In summary, Lumagen employs a hardware-based solution with FPGA-based hardware processing that converts HDR into an SDR-compatible feed optimised for the projector’s light output capabilities. The company, madVR, features a GPU-based software-driven approach, performing advanced dynamic tone mapping on a frame-by-frame and even pixel-by-pixel basis, within the construct of the HDR metadata. Its complex algorithms map the full luminance range of the HDR signal into the constricted brightness range of the projector, also sending the projector an SDR signal.
So, what is the answer?
Some manufacturers’ personnel (to be unnamed) candidly express the opinion that with less than 10,000 lumens, most consumers who can set aside the notion that HDR and Dolby Vision exist, will find that displaying all content in SDR will provide a dynamic image with more than satisfying brightness. The penalty that HDR metadata applies to the APL, without adequate lumens for oomph, is too detrimental for most viewers.

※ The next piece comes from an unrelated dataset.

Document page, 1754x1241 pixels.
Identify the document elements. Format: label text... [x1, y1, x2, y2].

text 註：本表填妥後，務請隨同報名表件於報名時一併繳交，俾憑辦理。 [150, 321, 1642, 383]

As for external processing, to quote Ferris Bueller: “If you have the means, I highly recommend picking one up.”
Today, the integrator’s role is to evaluate screen, projector, and processor combinations to arrive at a point where a lower-lumen projector, which is lower priced, paired with an external video processor, provides a more dynamic metadata-enhanced image than a substantially brighter and exponentially more expensive projector that is hand-strapped by a lower APL.
External processors can deliver scenes with simultaneously bright and dark areas proportionately adjusted, as a high-end local-dimming-equipped display does, eliminating this task from the projector.